== 文書抜粋 ==

コロナ禍でも増収増益のスノーピークが進める、都会に住む人にこそ体験してもらいたいローカルツーリズムとは?
(やまとごころ 2021年4月16日)
https://www.yamatogokoro.jp/report/42680/

【ホッシーのつぶやき】
2012年当時、キャンプメーカーだった「スノーピーク」。アパレル参入により「衣食住・働く・遊ぶ・学ぶ」と展開され、2018年に体験事業「ローカルツーリズム」も始められた。
2020年に代表取締役に就任した山井梨沙氏は、「ゼロからイチにする力は人でなく自然にある」という。「都会では絶えず情報がインプットされ、感じ方や考え方が平均化されがち」だともいう。
”ローカルツーリズム”は、「継承されてきた土地の文化や食、ものづくりに触れ」追体験すること。ローカルな暮らしで生まれた生き方や価値観こそ、都会人に体験してもらう価値だと語られている。

===

*記述問題 1*:
スノーピークに関する記事をもとに、次の問いに答えなさい。
(a) 2018年に始められた体験事業は何という名前か。
(b) 2020年に代表取締役に就任したのは誰か。
(c) 山井氏は、ゼロからイチにする力はどこにあると述べているか。
*記述問題 2*:
スノーピークに関する記事の「コロナ禍でも増収増益のスノー」から「もらう価値だと語られている。」までを、一字一句変えずに書き写しなさい。

== 提供データ ==

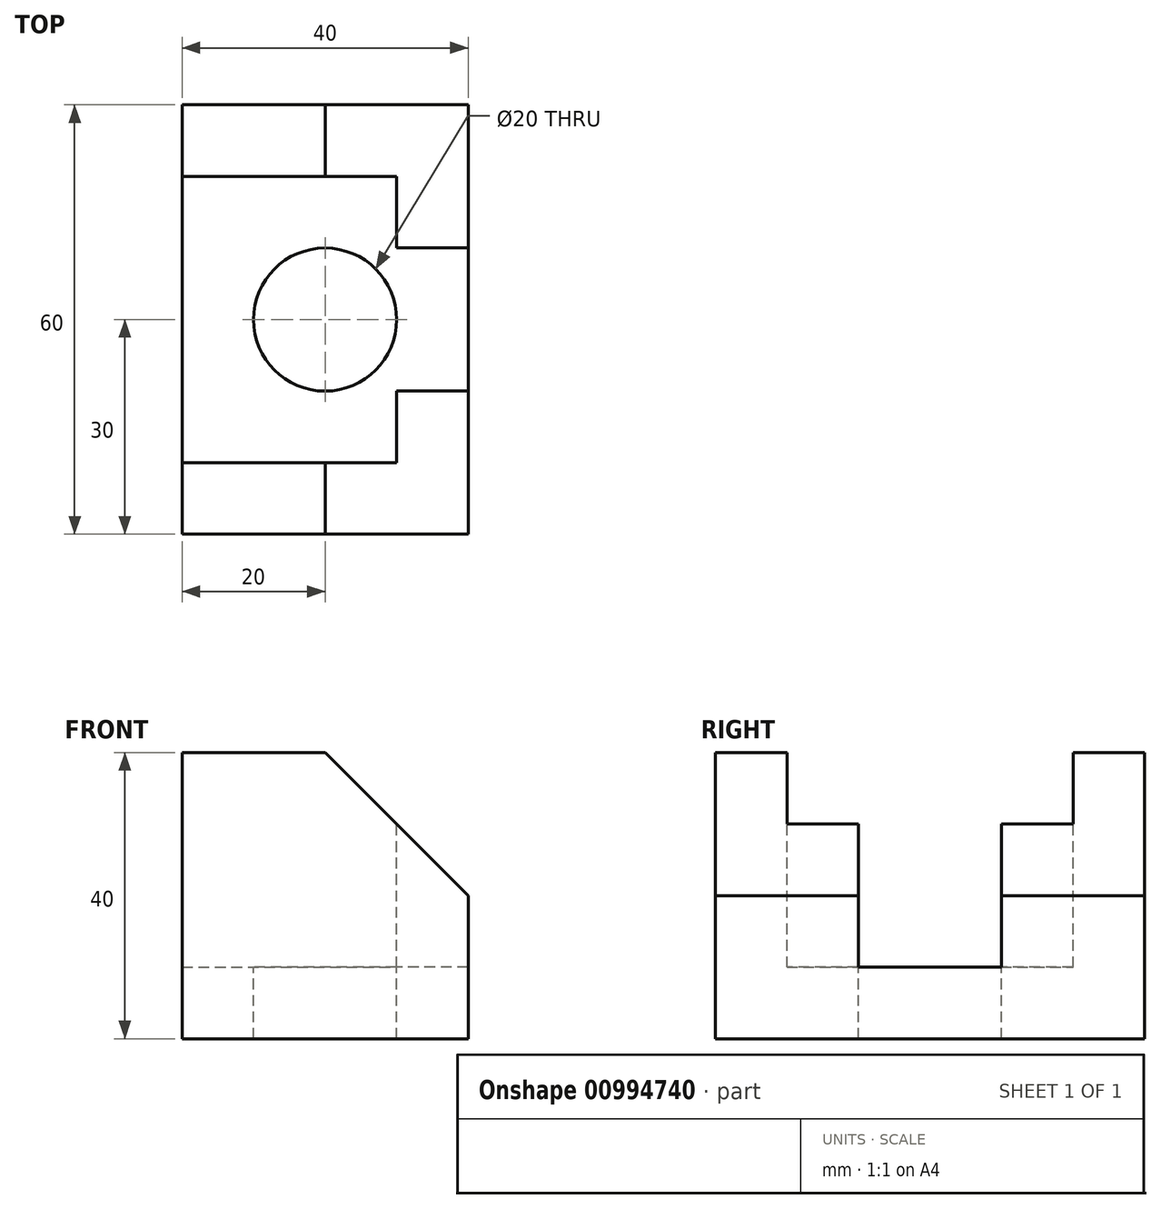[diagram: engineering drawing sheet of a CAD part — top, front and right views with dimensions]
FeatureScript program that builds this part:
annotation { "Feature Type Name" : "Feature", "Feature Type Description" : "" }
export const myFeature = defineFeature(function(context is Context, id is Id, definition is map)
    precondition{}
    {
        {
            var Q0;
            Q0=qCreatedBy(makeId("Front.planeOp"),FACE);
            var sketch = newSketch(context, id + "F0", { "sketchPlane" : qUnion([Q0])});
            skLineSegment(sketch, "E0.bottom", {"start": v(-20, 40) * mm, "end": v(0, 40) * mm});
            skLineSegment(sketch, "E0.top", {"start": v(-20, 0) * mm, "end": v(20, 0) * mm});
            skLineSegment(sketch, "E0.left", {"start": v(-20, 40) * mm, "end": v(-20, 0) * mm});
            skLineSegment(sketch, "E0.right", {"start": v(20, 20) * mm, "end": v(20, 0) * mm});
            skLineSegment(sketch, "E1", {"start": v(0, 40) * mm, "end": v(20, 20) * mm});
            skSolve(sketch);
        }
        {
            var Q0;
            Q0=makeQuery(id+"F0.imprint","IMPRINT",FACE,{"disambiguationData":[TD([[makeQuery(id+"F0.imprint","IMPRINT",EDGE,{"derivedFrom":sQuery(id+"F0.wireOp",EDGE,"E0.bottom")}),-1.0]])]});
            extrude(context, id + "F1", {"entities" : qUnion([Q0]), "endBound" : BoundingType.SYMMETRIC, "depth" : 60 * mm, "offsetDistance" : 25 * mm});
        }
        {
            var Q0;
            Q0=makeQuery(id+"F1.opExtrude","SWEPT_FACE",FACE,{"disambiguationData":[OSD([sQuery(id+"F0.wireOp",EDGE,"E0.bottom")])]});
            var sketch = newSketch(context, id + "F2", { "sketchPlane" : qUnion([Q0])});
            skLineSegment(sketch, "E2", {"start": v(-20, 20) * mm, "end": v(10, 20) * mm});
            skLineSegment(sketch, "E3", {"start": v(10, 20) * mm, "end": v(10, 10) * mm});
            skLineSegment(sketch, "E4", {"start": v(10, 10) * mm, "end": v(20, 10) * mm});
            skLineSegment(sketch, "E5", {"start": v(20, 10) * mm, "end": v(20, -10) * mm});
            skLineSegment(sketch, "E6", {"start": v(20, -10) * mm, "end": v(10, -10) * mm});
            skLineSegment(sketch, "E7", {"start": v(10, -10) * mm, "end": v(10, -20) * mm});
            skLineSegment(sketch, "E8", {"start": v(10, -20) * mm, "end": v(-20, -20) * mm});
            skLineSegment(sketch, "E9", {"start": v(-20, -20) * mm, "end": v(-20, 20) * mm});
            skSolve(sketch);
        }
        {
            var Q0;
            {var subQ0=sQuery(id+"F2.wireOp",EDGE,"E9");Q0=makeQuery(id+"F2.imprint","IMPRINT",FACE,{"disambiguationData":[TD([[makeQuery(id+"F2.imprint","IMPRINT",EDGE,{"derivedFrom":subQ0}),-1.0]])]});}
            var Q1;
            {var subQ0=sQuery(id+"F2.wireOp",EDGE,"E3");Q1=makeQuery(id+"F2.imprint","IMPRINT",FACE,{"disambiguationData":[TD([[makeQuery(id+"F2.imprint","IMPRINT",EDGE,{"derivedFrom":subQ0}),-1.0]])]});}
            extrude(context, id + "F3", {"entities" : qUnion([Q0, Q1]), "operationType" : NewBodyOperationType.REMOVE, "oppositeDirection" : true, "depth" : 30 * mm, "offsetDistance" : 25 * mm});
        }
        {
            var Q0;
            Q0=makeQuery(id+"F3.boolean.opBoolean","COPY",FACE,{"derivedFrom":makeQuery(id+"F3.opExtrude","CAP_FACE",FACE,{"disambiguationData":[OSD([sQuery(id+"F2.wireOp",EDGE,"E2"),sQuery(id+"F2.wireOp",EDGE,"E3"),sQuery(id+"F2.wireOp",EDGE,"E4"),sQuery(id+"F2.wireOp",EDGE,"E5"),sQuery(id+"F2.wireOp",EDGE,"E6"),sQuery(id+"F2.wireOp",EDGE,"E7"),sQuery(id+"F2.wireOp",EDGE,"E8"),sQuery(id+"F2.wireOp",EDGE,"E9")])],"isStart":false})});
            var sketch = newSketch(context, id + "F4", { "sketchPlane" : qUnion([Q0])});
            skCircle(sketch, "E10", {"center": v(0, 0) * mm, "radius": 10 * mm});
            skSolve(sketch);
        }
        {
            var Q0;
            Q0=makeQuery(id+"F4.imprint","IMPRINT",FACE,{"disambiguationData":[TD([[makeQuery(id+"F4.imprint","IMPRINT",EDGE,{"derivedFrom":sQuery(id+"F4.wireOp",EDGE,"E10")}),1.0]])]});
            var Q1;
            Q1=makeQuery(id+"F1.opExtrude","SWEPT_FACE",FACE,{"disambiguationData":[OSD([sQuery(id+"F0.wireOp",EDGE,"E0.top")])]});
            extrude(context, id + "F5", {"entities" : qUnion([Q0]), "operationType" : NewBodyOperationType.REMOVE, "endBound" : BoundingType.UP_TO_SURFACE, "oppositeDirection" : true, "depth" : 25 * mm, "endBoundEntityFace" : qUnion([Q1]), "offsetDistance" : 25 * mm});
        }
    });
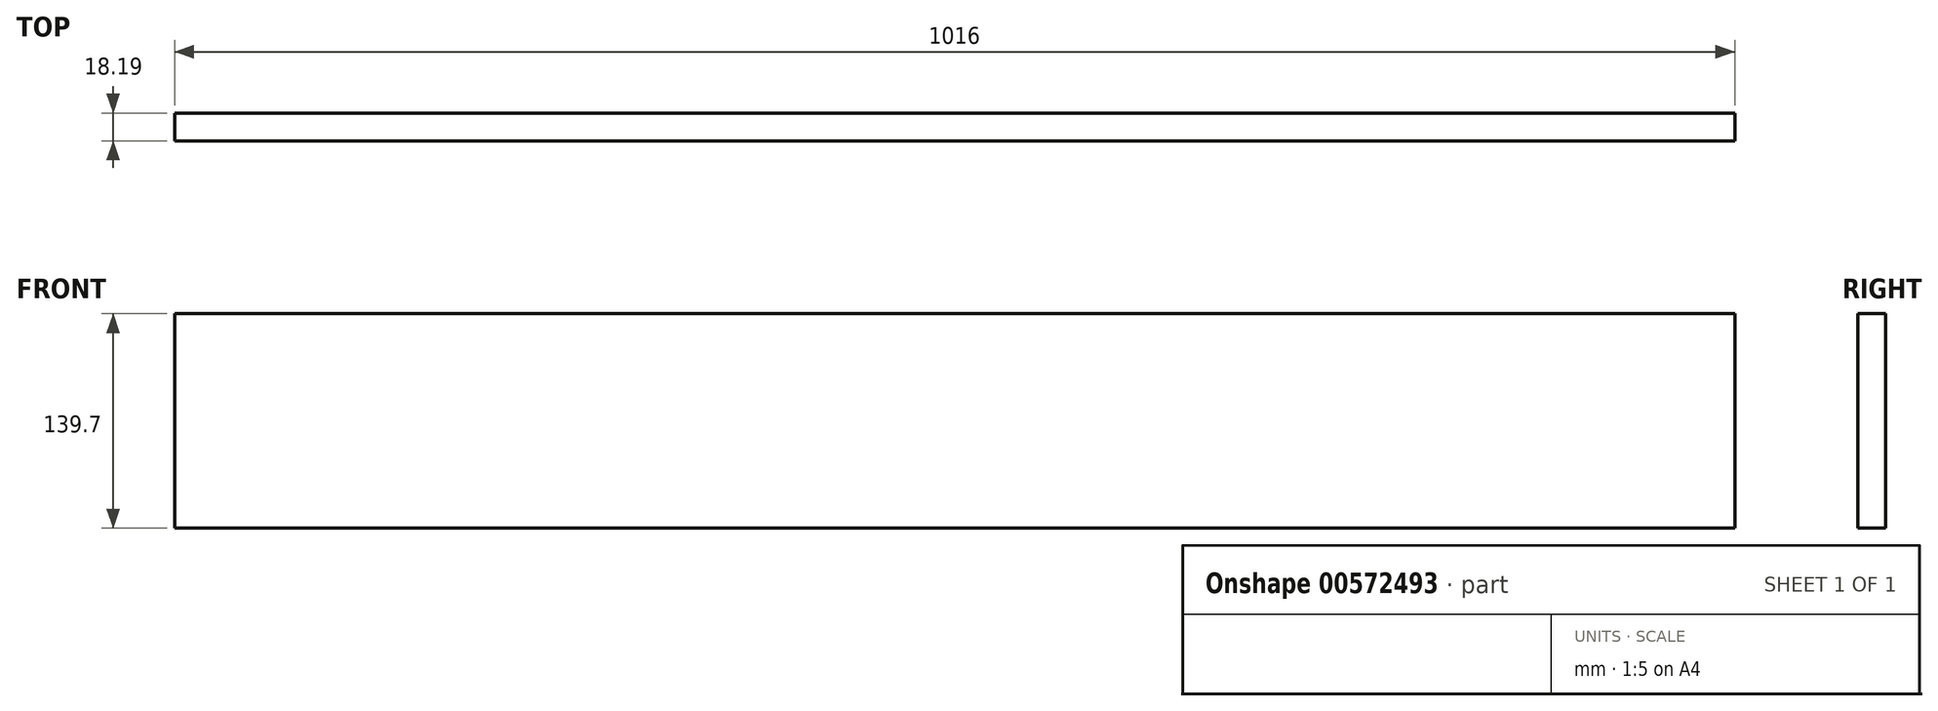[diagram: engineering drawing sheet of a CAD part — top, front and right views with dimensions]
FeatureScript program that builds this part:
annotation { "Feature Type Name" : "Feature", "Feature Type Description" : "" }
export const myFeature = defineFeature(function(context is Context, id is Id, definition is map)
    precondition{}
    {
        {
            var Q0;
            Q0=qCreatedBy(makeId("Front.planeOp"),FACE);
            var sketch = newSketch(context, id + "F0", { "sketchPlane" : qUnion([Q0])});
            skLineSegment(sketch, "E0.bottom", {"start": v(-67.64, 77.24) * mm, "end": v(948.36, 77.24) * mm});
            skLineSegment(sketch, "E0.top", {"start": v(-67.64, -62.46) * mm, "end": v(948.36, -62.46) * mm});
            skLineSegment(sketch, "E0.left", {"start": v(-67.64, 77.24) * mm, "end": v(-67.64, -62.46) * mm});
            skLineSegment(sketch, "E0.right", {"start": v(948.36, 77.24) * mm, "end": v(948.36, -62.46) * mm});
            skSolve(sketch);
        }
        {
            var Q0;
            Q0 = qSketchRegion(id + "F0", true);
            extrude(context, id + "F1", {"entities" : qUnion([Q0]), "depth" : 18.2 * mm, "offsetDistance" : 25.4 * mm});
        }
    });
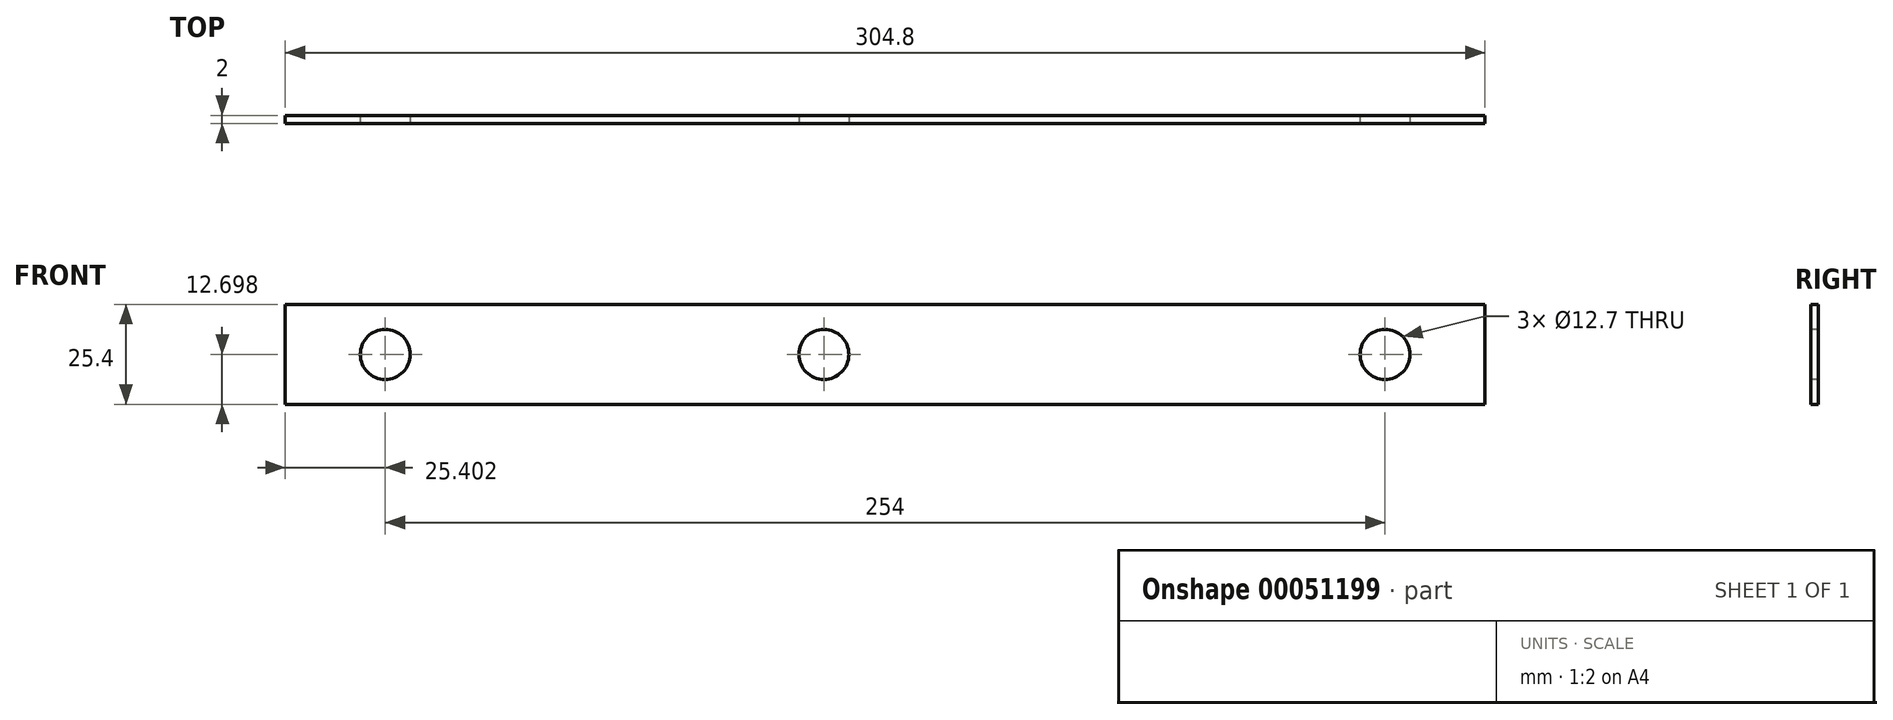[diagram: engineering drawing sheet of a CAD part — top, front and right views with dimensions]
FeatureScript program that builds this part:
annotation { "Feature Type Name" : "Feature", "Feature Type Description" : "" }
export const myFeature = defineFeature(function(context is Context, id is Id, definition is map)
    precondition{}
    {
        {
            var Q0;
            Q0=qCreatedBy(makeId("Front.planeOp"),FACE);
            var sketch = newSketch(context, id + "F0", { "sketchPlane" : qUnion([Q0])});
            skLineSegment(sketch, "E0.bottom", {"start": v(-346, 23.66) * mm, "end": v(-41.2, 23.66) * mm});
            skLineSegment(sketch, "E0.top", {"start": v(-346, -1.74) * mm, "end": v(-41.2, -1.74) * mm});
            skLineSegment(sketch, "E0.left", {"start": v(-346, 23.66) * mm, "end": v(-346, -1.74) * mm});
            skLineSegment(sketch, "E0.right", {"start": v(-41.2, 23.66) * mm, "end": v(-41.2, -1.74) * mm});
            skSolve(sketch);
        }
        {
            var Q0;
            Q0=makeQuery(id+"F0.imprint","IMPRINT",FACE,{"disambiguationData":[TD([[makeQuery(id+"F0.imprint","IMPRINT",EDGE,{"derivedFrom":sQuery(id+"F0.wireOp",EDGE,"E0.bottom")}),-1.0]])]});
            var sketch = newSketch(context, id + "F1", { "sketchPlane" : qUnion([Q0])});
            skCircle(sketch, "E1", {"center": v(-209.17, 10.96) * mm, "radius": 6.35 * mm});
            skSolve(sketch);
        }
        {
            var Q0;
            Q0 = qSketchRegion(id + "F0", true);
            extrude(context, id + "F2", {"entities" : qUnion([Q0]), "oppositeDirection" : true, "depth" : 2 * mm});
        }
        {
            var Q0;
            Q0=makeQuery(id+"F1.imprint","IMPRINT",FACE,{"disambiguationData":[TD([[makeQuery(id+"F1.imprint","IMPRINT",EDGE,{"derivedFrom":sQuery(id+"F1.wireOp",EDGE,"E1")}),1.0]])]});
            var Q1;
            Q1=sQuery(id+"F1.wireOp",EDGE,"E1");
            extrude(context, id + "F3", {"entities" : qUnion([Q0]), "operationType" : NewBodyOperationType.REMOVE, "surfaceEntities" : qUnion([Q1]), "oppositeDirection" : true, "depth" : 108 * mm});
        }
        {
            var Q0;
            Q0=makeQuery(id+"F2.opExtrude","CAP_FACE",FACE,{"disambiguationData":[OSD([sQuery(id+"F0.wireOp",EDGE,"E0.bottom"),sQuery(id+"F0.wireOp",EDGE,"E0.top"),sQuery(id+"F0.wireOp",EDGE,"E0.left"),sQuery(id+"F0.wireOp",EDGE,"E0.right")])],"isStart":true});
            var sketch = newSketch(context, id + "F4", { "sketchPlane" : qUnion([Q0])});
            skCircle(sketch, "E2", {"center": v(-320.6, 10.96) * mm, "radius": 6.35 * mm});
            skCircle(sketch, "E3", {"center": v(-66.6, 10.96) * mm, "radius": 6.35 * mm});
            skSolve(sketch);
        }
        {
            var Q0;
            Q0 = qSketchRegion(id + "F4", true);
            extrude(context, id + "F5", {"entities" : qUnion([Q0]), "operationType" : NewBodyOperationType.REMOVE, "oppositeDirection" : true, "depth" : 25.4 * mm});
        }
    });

===

*正答 1*:
(a) ローカルツーリズム
(b) 山井梨沙氏
(c) 人でなく自然にある

*正答 2*:
コロナ禍でも増収増益のスノーピークが進める、都会に住む人にこそ体験してもらいたいローカルツーリズムとは?
(やまとごころ 2021年4月16日)
https://www.yamatogokoro.jp/report/42680/

【ホッシーのつぶやき】
2012年当時、キャンプメーカーだった「スノーピーク」。アパレル参入により「衣食住・働く・遊ぶ・学ぶ」と展開され、2018年に体験事業「ローカルツーリズム」も始められた。
2020年に代表取締役に就任した山井梨沙氏は、「ゼロからイチにする力は人でなく自然にある」という。「都会では絶えず情報がインプットされ、感じ方や考え方が平均化されがち」だともいう。
”ローカルツーリズム”は、「継承されてきた土地の文化や食、ものづくりに触れ」追体験すること。ローカルな暮らしで生まれた生き方や価値観こそ、都会人に体験してもらう価値だと語られている。